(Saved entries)
[Start of Attachment]

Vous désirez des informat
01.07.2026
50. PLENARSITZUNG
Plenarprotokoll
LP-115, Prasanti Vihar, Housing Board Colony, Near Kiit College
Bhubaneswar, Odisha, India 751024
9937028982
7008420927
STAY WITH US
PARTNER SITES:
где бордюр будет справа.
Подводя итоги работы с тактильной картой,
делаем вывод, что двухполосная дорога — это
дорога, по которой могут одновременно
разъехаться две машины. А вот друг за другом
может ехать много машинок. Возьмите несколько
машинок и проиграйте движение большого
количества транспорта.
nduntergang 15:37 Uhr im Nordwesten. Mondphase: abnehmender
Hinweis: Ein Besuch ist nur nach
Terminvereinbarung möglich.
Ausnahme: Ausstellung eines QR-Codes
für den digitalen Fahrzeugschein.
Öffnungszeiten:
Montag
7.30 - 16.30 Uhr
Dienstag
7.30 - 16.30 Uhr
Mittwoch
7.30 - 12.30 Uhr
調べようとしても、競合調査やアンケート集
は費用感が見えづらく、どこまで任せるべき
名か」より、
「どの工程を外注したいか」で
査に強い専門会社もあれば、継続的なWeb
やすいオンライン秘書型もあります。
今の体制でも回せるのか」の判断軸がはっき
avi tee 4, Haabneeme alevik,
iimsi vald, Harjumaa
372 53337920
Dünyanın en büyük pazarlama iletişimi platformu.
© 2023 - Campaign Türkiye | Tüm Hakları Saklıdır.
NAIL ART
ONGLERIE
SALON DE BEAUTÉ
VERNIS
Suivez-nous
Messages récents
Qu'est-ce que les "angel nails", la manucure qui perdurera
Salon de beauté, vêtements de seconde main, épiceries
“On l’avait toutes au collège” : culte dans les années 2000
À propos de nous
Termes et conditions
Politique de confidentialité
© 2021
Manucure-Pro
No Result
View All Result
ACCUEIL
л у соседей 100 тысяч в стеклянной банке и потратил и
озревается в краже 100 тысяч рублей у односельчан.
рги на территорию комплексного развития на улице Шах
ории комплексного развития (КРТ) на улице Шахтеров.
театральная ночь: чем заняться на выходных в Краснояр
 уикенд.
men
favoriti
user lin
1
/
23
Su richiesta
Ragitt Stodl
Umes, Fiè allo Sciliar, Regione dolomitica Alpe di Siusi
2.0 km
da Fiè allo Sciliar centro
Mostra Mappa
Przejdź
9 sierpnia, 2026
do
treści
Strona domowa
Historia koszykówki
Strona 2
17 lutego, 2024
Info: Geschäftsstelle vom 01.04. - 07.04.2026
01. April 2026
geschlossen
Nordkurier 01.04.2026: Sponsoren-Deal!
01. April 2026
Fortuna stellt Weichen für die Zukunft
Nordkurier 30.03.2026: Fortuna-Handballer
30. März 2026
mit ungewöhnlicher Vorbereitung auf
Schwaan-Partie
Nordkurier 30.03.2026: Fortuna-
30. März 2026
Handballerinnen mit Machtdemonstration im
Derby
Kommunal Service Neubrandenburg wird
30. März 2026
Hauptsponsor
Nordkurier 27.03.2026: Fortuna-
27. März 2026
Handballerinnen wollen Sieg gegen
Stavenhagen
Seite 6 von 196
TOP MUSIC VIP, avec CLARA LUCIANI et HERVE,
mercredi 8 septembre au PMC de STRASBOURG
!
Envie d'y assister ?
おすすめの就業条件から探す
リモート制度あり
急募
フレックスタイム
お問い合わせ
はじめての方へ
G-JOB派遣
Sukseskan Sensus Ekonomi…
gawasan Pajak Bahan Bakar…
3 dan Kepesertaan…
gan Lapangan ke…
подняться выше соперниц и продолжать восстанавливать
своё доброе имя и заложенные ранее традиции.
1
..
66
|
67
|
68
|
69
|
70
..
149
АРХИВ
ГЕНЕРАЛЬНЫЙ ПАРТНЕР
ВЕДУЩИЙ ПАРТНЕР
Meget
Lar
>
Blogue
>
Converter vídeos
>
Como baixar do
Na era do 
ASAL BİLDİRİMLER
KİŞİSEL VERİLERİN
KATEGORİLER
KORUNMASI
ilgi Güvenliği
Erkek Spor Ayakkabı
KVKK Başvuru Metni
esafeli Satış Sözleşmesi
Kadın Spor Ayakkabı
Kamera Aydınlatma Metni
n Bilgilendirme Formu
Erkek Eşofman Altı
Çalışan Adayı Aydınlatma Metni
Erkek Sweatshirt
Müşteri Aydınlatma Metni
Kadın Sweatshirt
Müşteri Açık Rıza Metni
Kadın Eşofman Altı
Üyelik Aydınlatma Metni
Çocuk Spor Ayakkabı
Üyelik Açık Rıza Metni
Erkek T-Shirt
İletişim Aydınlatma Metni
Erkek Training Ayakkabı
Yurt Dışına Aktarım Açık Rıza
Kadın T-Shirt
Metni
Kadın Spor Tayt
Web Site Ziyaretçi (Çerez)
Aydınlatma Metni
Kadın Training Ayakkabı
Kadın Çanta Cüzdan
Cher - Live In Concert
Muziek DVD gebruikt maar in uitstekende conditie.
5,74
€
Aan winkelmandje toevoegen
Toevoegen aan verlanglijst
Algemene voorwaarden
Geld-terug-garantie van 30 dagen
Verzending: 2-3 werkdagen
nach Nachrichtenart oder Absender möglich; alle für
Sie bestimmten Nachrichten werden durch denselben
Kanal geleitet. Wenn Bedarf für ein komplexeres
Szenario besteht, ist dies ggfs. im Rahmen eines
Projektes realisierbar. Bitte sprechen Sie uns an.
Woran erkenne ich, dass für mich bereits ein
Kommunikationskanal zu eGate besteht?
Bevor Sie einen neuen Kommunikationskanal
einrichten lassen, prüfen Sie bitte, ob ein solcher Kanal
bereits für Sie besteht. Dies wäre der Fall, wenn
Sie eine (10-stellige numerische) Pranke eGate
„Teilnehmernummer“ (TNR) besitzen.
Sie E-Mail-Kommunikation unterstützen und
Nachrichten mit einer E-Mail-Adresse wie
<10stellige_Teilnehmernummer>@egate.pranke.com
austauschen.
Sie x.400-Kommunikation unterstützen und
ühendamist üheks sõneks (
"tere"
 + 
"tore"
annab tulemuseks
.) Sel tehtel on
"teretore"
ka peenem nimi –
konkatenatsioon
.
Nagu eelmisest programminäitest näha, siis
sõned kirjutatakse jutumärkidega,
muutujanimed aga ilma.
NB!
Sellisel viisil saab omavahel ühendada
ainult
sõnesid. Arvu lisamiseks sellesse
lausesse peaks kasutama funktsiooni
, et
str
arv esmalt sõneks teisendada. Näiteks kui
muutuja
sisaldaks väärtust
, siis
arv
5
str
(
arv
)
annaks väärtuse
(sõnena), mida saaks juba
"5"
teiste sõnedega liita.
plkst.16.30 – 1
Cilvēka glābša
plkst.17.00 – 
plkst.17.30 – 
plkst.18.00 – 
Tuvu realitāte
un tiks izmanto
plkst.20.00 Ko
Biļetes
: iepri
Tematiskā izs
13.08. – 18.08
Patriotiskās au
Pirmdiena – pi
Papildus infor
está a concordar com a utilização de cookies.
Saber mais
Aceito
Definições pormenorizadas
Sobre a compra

[End of Attachment]

WORK TO COMPLETE: Every record should be repeated exactly; please leave none out.

RESPONSE:
Vous désirez des informat
01.07.2026
50. PLENARSITZUNG
Plenarprotokoll
LP-115, Prasanti Vihar, Housing Board Colony, Near Kiit College
Bhubaneswar, Odisha, India 751024
9937028982
7008420927
STAY WITH US
PARTNER SITES:
где бордюр будет справа.
Подводя итоги работы с тактильной картой,
делаем вывод, что двухполосная дорога — это
дорога, по которой могут одновременно
разъехаться две машины. А вот друг за другом
может ехать много машинок. Возьмите несколько
машинок и проиграйте движение большого
количества транспорта.
nduntergang 15:37 Uhr im Nordwesten. Mondphase: abnehmender
Hinweis: Ein Besuch ist nur nach
Terminvereinbarung möglich.
Ausnahme: Ausstellung eines QR-Codes
für den digitalen Fahrzeugschein.
Öffnungszeiten:
Montag
7.30 - 16.30 Uhr
Dienstag
7.30 - 16.30 Uhr
Mittwoch
7.30 - 12.30 Uhr
調べようとしても、競合調査やアンケート集
は費用感が見えづらく、どこまで任せるべき
名か」より、
「どの工程を外注したいか」で
査に強い専門会社もあれば、継続的なWeb
やすいオンライン秘書型もあります。
今の体制でも回せるのか」の判断軸がはっき
avi tee 4, Haabneeme alevik,
iimsi vald, Harjumaa
372 53337920
Dünyanın en büyük pazarlama iletişimi platformu.
© 2023 - Campaign Türkiye | Tüm Hakları Saklıdır.
NAIL ART
ONGLERIE
SALON DE BEAUTÉ
VERNIS
Suivez-nous
Messages récents
Qu'est-ce que les "angel nails", la manucure qui perdurera
Salon de beauté, vêtements de seconde main, épiceries
“On l’avait toutes au collège” : culte dans les années 2000
À propos de nous
Termes et conditions
Politique de confidentialité
© 2021
Manucure-Pro
No Result
View All Result
ACCUEIL
л у соседей 100 тысяч в стеклянной банке и потратил и
озревается в краже 100 тысяч рублей у односельчан.
рги на территорию комплексного развития на улице Шах
ории комплексного развития (КРТ) на улице Шахтеров.
театральная ночь: чем заняться на выходных в Краснояр
 уикенд.
men
favoriti
user lin
1
/
23
Su richiesta
Ragitt Stodl
Umes, Fiè allo Sciliar, Regione dolomitica Alpe di Siusi
2.0 km
da Fiè allo Sciliar centro
Mostra Mappa
Przejdź
9 sierpnia, 2026
do
treści
Strona domowa
Historia koszykówki
Strona 2
17 lutego, 2024
Info: Geschäftsstelle vom 01.04. - 07.04.2026
01. April 2026
geschlossen
Nordkurier 01.04.2026: Sponsoren-Deal!
01. April 2026
Fortuna stellt Weichen für die Zukunft
Nordkurier 30.03.2026: Fortuna-Handballer
30. März 2026
mit ungewöhnlicher Vorbereitung auf
Schwaan-Partie
Nordkurier 30.03.2026: Fortuna-
30. März 2026
Handballerinnen mit Machtdemonstration im
Derby
Kommunal Service Neubrandenburg wird
30. März 2026
Hauptsponsor
Nordkurier 27.03.2026: Fortuna-
27. März 2026
Handballerinnen wollen Sieg gegen
Stavenhagen
Seite 6 von 196
TOP MUSIC VIP, avec CLARA LUCIANI et HERVE,
mercredi 8 septembre au PMC de STRASBOURG
!
Envie d'y assister ?
おすすめの就業条件から探す
リモート制度あり
急募
フレックスタイム
お問い合わせ
はじめての方へ
G-JOB派遣
Sukseskan Sensus Ekonomi…
gawasan Pajak Bahan Bakar…
3 dan Kepesertaan…
gan Lapangan ke…
подняться выше соперниц и продолжать восстанавливать
своё доброе имя и заложенные ранее традиции.
1
..
66
|
67
|
68
|
69
|
70
..
149
АРХИВ
ГЕНЕРАЛЬНЫЙ ПАРТНЕР
ВЕДУЩИЙ ПАРТНЕР
Meget
Lar
>
Blogue
>
Converter vídeos
>
Como baixar do
Na era do 
ASAL BİLDİRİMLER
KİŞİSEL VERİLERİN
KATEGORİLER
KORUNMASI
ilgi Güvenliği
Erkek Spor Ayakkabı
KVKK Başvuru Metni
esafeli Satış Sözleşmesi
Kadın Spor Ayakkabı
Kamera Aydınlatma Metni
n Bilgilendirme Formu
Erkek Eşofman Altı
Çalışan Adayı Aydınlatma Metni
Erkek Sweatshirt
Müşteri Aydınlatma Metni
Kadın Sweatshirt
Müşteri Açık Rıza Metni
Kadın Eşofman Altı
Üyelik Aydınlatma Metni
Çocuk Spor Ayakkabı
Üyelik Açık Rıza Metni
Erkek T-Shirt
İletişim Aydınlatma Metni
Erkek Training Ayakkabı
Yurt Dışına Aktarım Açık Rıza
Kadın T-Shirt
Metni
Kadın Spor Tayt
Web Site Ziyaretçi (Çerez)
Aydınlatma Metni
Kadın Training Ayakkabı
Kadın Çanta Cüzdan
Cher - Live In Concert
Muziek DVD gebruikt maar in uitstekende conditie.
5,74
€
Aan winkelmandje toevoegen
Toevoegen aan verlanglijst
Algemene voorwaarden
Geld-terug-garantie van 30 dagen
Verzending: 2-3 werkdagen
nach Nachrichtenart oder Absender möglich; alle für
Sie bestimmten Nachrichten werden durch denselben
Kanal geleitet. Wenn Bedarf für ein komplexeres
Szenario besteht, ist dies ggfs. im Rahmen eines
Projektes realisierbar. Bitte sprechen Sie uns an.
Woran erkenne ich, dass für mich bereits ein
Kommunikationskanal zu eGate besteht?
Bevor Sie einen neuen Kommunikationskanal
einrichten lassen, prüfen Sie bitte, ob ein solcher Kanal
bereits für Sie besteht. Dies wäre der Fall, wenn
Sie eine (10-stellige numerische) Pranke eGate
„Teilnehmernummer“ (TNR) besitzen.
Sie E-Mail-Kommunikation unterstützen und
Nachrichten mit einer E-Mail-Adresse wie
<10stellige_Teilnehmernummer>@egate.pranke.com
austauschen.
Sie x.400-Kommunikation unterstützen und
ühendamist üheks sõneks (
"tere"
 + 
"tore"
annab tulemuseks
.) Sel tehtel on
"teretore"
ka peenem nimi –
konkatenatsioon
.
Nagu eelmisest programminäitest näha, siis
sõned kirjutatakse jutumärkidega,
muutujanimed aga ilma.
NB!
Sellisel viisil saab omavahel ühendada
ainult
sõnesid. Arvu lisamiseks sellesse
lausesse peaks kasutama funktsiooni
, et
str
arv esmalt sõneks teisendada. Näiteks kui
muutuja
sisaldaks väärtust
, siis
arv
5
str
(
arv
)
annaks väärtuse
(sõnena), mida saaks juba
"5"
teiste sõnedega liita.
plkst.16.30 – 1
Cilvēka glābša
plkst.17.00 – 
plkst.17.30 – 
plkst.18.00 – 
Tuvu realitāte
un tiks izmanto
plkst.20.00 Ko
Biļetes
: iepri
Tematiskā izs
13.08. – 18.08
Patriotiskās au
Pirmdiena – pi
Papildus infor
está a concordar com a utilização de cookies.
Saber mais
Aceito
Definições pormenorizadas
Sobre a compra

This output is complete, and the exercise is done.